Transcriptome-wide prediction of expressed gene and protein variation in wood-forming tissues of eucalypt hybrids: Deleterious mutations are an inevitable product of DNA sequence evolution. They can persist for many generations, hidden in the heterozygous state, before purifying selection results in their elimination. This ‘baggage’ of deleterious mutations in highly heterozygous organisms such as eucalypts is called genetic load. Deleterious mutations have a range of effects on proteins depending on their location in the gene. They can either eliminate protein function, and are thus denoted loss-of-function (LOF) mutations, or they can truncate the gene, limiting the normal functionality of the protein it encodes. We are using transcriptome-wide sequencing of wood-forming tissues to catalogue LOF mutations and assess their impact on protein-coding genes in Eucalyptus hybrid tree populations. This facilitates the dissection of the genetic variation underlying phenotypic variation of quantitative traits such as wood properties for tree breeding purposes.
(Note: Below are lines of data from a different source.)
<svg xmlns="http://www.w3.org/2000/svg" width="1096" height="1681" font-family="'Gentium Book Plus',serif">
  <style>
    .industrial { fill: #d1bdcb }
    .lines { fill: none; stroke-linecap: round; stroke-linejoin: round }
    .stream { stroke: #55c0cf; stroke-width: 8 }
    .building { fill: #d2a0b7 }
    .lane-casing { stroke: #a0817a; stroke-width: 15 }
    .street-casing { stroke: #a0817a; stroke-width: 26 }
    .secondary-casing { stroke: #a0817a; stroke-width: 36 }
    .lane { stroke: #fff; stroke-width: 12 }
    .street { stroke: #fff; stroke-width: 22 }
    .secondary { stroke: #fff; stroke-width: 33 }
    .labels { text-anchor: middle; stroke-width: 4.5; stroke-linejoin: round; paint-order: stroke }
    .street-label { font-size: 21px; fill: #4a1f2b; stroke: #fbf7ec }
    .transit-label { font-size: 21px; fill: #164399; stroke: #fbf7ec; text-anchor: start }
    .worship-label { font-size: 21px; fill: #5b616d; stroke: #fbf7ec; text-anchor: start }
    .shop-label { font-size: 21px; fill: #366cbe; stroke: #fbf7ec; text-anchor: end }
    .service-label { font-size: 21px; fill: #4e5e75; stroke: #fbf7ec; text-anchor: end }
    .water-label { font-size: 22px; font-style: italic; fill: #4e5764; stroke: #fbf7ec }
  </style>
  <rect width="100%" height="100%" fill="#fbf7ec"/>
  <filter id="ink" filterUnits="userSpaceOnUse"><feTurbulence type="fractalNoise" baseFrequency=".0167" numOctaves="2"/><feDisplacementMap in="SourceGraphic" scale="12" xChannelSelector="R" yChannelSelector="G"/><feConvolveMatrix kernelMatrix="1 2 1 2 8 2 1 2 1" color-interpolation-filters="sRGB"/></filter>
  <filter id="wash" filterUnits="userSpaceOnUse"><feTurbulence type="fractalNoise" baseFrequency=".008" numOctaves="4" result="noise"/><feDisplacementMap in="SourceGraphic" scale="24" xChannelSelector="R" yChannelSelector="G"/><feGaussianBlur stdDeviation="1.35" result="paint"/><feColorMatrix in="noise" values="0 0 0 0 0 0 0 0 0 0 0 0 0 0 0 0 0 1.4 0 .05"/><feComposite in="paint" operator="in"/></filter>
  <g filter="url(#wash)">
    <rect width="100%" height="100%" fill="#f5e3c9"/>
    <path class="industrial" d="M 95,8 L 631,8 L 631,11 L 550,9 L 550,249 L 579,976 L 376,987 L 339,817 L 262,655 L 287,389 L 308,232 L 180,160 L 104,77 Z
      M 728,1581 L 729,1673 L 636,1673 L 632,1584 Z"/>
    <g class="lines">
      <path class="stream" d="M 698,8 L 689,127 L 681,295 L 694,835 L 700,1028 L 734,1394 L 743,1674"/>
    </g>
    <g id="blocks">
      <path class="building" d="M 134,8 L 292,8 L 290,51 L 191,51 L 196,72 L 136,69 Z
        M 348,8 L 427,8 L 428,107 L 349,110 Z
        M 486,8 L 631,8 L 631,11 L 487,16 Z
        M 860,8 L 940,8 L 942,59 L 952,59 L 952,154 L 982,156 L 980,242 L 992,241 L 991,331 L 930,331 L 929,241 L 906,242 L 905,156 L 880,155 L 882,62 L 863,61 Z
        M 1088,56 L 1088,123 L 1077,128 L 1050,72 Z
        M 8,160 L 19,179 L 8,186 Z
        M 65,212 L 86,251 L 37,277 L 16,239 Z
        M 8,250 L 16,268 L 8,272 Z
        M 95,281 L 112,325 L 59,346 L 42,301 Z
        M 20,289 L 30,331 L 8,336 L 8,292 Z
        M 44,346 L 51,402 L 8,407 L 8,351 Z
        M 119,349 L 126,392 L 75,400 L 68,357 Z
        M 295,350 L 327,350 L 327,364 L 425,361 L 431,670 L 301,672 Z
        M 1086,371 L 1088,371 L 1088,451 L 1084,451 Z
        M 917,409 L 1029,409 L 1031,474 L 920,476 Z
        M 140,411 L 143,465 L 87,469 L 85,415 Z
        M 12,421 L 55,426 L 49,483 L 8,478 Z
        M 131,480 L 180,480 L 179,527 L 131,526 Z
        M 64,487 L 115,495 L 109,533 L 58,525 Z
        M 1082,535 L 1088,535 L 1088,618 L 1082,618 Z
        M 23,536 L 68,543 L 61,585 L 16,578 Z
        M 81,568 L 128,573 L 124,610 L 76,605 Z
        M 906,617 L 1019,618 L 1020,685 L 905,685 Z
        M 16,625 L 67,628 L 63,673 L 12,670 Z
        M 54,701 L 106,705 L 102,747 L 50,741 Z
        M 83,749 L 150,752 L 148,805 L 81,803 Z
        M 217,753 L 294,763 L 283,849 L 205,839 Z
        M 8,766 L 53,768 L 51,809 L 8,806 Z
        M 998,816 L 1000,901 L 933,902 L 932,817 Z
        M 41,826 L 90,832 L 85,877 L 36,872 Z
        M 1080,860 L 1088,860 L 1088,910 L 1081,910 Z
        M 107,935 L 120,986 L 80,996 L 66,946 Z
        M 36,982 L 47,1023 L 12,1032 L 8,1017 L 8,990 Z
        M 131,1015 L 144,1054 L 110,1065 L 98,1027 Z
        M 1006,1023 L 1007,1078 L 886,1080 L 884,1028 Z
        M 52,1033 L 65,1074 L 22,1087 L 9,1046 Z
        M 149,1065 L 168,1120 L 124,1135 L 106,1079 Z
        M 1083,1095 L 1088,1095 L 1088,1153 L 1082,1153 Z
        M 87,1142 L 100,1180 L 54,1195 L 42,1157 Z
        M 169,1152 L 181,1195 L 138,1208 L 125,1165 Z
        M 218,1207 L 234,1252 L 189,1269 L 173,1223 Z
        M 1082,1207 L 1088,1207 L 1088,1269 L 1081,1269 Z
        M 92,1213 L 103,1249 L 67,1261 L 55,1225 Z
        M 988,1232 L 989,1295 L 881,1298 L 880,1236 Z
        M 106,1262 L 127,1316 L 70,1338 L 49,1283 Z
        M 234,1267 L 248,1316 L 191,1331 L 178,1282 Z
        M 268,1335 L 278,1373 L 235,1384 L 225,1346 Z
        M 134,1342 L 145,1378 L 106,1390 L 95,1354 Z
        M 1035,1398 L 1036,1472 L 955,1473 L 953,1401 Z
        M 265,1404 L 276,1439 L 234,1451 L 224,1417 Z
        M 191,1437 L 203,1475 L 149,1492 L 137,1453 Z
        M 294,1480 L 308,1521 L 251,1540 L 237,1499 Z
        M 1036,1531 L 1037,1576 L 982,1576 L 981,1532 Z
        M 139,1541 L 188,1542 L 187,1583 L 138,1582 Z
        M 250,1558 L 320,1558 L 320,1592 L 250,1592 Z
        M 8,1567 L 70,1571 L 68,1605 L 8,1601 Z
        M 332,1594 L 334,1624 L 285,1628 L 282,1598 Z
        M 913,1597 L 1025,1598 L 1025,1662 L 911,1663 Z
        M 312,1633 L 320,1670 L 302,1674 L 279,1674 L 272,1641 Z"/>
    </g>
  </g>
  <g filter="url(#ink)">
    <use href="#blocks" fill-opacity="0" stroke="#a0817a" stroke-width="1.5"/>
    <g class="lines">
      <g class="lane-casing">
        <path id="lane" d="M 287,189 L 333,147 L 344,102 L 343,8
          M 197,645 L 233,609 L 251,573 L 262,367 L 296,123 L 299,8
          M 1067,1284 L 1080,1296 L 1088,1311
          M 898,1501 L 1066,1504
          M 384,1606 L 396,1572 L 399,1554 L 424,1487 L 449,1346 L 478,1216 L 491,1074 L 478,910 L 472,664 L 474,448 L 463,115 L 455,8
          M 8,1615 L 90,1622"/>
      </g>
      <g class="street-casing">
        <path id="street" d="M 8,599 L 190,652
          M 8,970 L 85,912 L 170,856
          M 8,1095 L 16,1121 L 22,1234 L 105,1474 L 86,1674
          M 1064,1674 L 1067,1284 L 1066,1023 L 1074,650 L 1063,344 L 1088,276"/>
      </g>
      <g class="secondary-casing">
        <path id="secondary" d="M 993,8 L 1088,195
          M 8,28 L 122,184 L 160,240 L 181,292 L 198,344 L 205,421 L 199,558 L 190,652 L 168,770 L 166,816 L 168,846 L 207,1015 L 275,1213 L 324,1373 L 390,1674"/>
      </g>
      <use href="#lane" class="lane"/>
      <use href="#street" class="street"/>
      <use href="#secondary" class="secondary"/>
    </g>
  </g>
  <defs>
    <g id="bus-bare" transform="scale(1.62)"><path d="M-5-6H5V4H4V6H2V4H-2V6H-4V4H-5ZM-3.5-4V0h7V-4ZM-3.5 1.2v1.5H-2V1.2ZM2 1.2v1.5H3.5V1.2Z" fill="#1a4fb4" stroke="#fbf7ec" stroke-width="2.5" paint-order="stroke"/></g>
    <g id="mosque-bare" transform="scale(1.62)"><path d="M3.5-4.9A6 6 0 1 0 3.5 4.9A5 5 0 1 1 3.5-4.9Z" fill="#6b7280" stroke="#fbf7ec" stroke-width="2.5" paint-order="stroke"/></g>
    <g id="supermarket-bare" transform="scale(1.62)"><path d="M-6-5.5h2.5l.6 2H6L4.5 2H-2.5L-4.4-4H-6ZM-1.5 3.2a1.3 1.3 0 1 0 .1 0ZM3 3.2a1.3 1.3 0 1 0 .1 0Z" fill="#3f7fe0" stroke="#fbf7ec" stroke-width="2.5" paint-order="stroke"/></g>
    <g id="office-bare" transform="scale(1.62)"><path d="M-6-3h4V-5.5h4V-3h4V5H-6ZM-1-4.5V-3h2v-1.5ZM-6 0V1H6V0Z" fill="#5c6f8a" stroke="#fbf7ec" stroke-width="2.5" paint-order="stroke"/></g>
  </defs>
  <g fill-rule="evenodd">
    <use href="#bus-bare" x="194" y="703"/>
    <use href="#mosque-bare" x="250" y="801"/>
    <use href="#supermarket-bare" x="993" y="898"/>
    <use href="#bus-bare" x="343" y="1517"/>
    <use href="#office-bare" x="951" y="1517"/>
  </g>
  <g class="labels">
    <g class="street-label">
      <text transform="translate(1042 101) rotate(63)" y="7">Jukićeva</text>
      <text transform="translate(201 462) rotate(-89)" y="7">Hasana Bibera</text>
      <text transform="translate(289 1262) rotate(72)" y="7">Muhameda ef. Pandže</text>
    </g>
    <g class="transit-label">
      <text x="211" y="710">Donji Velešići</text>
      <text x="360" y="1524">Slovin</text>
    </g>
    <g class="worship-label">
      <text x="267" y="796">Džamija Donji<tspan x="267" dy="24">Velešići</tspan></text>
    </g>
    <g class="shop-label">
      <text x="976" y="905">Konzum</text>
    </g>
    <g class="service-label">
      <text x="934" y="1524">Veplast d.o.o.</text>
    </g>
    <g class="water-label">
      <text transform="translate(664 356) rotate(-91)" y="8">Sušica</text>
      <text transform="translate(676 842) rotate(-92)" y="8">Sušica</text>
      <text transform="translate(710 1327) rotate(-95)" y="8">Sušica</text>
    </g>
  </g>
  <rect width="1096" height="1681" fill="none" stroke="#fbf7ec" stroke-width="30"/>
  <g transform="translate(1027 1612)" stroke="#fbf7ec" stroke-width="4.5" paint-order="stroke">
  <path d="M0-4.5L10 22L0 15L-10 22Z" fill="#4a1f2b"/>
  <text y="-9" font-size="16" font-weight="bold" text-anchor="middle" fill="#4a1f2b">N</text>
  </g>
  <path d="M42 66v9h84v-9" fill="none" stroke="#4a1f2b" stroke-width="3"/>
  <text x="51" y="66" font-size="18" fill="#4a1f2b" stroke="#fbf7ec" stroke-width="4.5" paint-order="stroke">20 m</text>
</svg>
Carbohydrate active enzyme (CAZyme) genes involved in wood formation in eucalypts: Using the large amount of available plant genomic data, as well as transciptomic data for Eucalyptus grandis and Populus trichocarpa from our research group and collaborators at the University of British Columbia, this research aims to characterise Carbohydrate Active enZymes encoded in the Eucalyptus genome.  These CAZyme domains are the funtional units of the enymes that synthesise, degrade and modify carbohydrates including complex polysaccharides in fibre cell walls.  We have catalogued and analysed hundreds of genes encoding CAZymes in the E. grandis genome and have identified and prioritised candidate CAZymes that may be used in future bio-techonological applications.